Using peppers, chef incorporates wellness into cuisine at House of Better in Calistoga
It’s a sunny afternoon, and I’m sitting on a snazzy teal Adirondack chair on a cool green lawn, eating pie. It must be done, I tell myself, as I’m determined to be extra healthy and boost my immune system during this cautious time.
So if I have to eat pie, lots of pie from the new House of Better restaurant in Calistoga, I will power through. Specifically, it’s apple pie, laced with roasted green chiles tucked in a butter-based cheddar crust and topped with walnut streusel and clouds of crème fraîche ($6.50). The chiles are silky and a bit smoky against the crisp-tender apples.
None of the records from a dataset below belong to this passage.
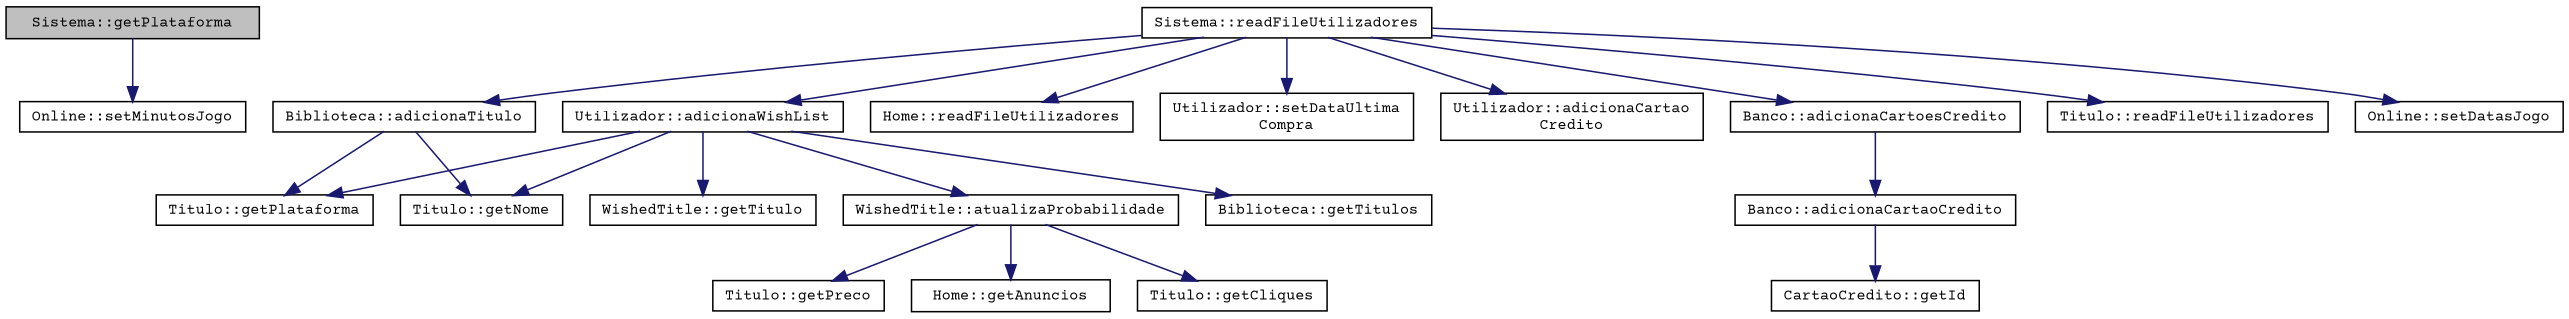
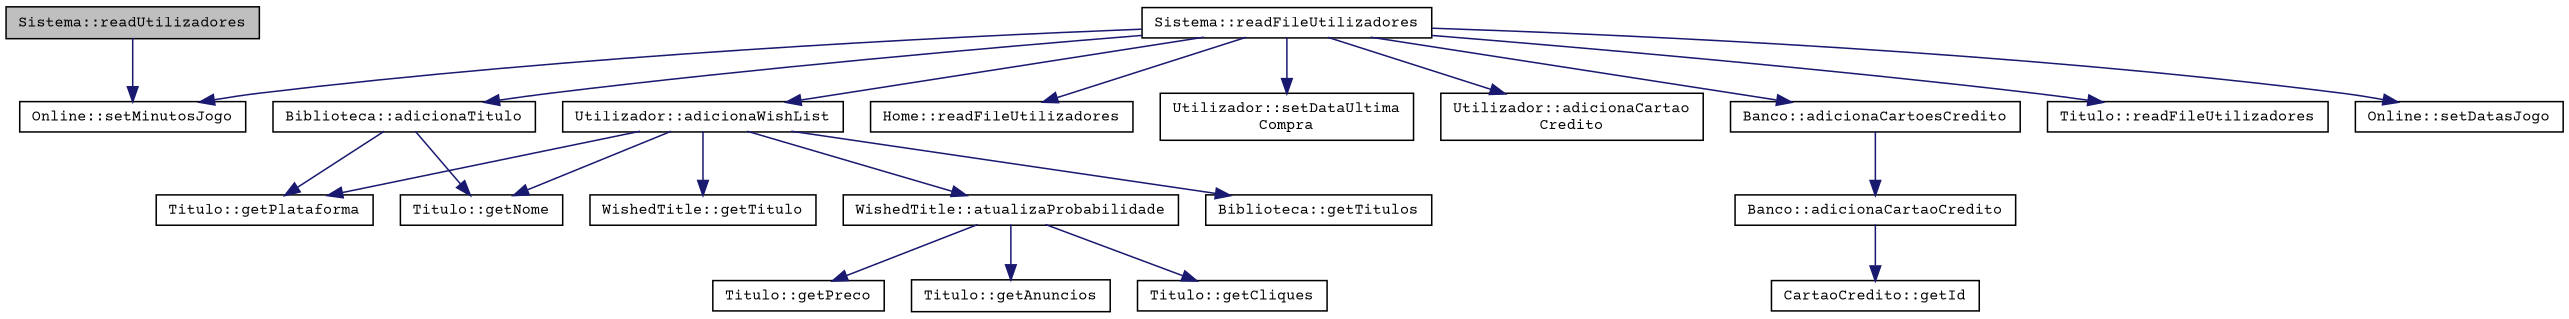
  digraph {
    fontname="Courier Prime"
    rankdir=TB
    node [color=black fillcolor=white fontname="Courier Prime" fontsize=10 shape=record style=filled]
    edge [color=midnightblue fontname="Courier Prime" fontsize=10 labelfontname=Helvetica labelfontsize=10 style=solid]
-   n1 [fillcolor=grey75 fontcolor=black height=0.2 label="Sistema::getPlataforma" width=0.4]
+   n1 [fillcolor=grey75 fontcolor=black height=0.2 label="Sistema::readUtilizadores" width=0.4]
    n2 [height=0.2 label="Online::setMinutosJogo" width=0.4]
    n3 [height=0.2 label="Sistema::readFileUtilizadores" width=0.4]
    n4 [height=0.2 label="Banco::adicionaCartoesCredito" width=0.4]
    n5 [height=0.2 label="Titulo::readFileUtilizadores" width=0.4]
    n6 [height=0.2 label="Online::setDatasJogo" width=0.4]
    n7 [height=0.2 label="Biblioteca::adicionaTitulo" width=0.4]
    n8 [height=0.2 label="Home::readFileUtilizadores" width=0.4]
    n9 [height=0.2 label="Utilizador::setDataUltima\lCompra" width=0.4]
    n10 [height=0.2 label="Utilizador::adicionaCartao\lCredito" width=0.4]
    n11 [height=0.2 label="Utilizador::adicionaWishList" width=0.4]
    n12 [height=0.2 label="Banco::adicionaCartaoCredito" width=0.4]
    n13 [height=0.2 label="Titulo::getNome" width=0.4]
    n14 [height=0.2 label="Titulo::getPlataforma" width=0.4]
    n15 [height=0.2 label="WishedTitle::atualizaProbabilidade" width=0.4]
    n16 [height=0.2 label="Biblioteca::getTitulos" width=0.4]
    n17 [height=0.2 label="WishedTitle::getTitulo" width=0.4]
    n18 [height=0.2 label="CartaoCredito::getId" width=0.4]
-   n19 [height=0.2 label="Home::getAnuncios" width=0.4]
+   n19 [height=0.2 label="Titulo::getAnuncios" width=0.4]
    n20 [height=0.2 label="Titulo::getCliques" width=0.4]
    n21 [height=0.2 label="Titulo::getPreco" width=0.4]
    n1 -> n2
+   n3 -> n2
    n3 -> n4
    n3 -> n5
    n3 -> n6
    n3 -> n7
    n3 -> n8
    n3 -> n9
    n3 -> n10
    n3 -> n11
    n4 -> n12
    n7 -> n13
    n7 -> n14
    n11 -> n13
    n11 -> n14
    n11 -> n15
    n11 -> n16
    n11 -> n17
    n12 -> n18
    n15 -> n19
    n15 -> n20
    n15 -> n21
  }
The recipe is just slightly sweet, the way I prefer desserts. And the dish is nearly a superfood, promises Chef Trevor Logan. It’s part of his “wellness meets happiness” theme for his New Mexico-style eatery that debuted in May in Dr. Wilkinson’s Backyard Resort & Mineral Springs downtown.
“Green chiles are naturally good for you, with more vitamin C than citrus fruit,” Logan said, noting that one medium-size Hatch green chile has as much vitamin C as six oranges. The chiles are also rich in dietary fiber, important for a healthy digestive system, and are high in iron, potassium and antioxidants. Many nutritionists also credit the peppers with helping to lower blood cholesterol, and Logan reminded us that chiles can create an “endorphin blast,” too, similar to the “high” we get when we exercise.
Logan has long been impressed with the power of peppers. He ran his Green Chile Kitchen in San Francisco for 14 years before closing the restaurant in September of 2019. He has operated his Chile Pies Baking Co. and ice cream store in Guerneville for seven years now and more recently started tinkering with his longtime classic southwestern recipes.
“I have been interested in nutrition and holistic wellness since graduating from the Bauman Holistic Nutrition Consultant Program four years ago,” he said. “I have always been very passionate about New Mexican cuisine and the traditional dishes that come from the Southwest, so now incorporating healthier ingredients and options into our menu seems like a natural progression.”
Which is how I now have come to be sipping adaptogenic tea ($5) alongside my curative pie. Adaptogens are herbs and roots that have been used for centuries in Chinese and Ayurvedic healing traditions. In this case, the tea comes from Sporgy mushroom specialist of Windsor, and I’ve chosen the “sun/energy” flavor of apricot, ginger, apple, stinging nettle, cordyceps mushrooms (to treat fatigue, sickness and kidney disease) and maitakes (for vitamin D and to regulate blood sugar and pressure).
OK, the tea does smell like funky feet at first, but it quickly kicks in with delightful fruit and peppery spice. I swear I can feel its magic coursing through my veins (not really, but it is delicious).
Dr. Wilkinson’s — or “Doc’s,” as the locals call it — underwent an extensive renovation last year and recently reemerged with a stylish but cheeky salute to its 1952 founding by the pioneering wellness practitioner John “Doc” Wilkinson. Along with its original neon sign, a tricked-out 1952 Buick Special parked at the curb and burbling mud baths and natural spring mineral water pools, the intimate property beckons with fun touches like a “Pie Hole” automat vending machine painted in retro teal, yellow and red and selling pie by the slice.
At House of Better, we order at the counter in a building made from two converted shipping containers. Servers deliver food and drink to the patio, lawn or handful of inside dining tables, and the food is Logan’s top-notch cooking. A large fire-fueled chile roasting machine sits on the lawn and will spin during chile harvest season September through November. Otherwise, the fruits grown in the Hatch Valley of southern New Mexico are roasted there and supplied frozen.
I recommend starting with a trio of “protein-rich plant power” dips ($16), presented on a polished wood plank. There’s chunky fire-roasted green chile, of course, mixed with Napa’s Rancho Gordo creamy white Alubia Blanca pureed beans and scattered in piñon nuts for a warm, subtly spicy dish. There are herbed creamy hemp hearts — reminding me of thin tahini — spiked with preserved lemon, chives and nutritional yeast. Shredded carrot gets turned into a thick hummus, seasoned with harissa, tahini, cumin and dukkah, all for scooping with tortilla chips and ice-cold jicama, celery and carrot sticks.
Green chile stew is a signature, stocked with tomatoes and pork, chicken or veggies ($8 cup, $14 bowl). When House of Better first opened, Logan experimented with an “immunity broth” by including mushrooms and booster ingredients like seaweed to add more nutrients.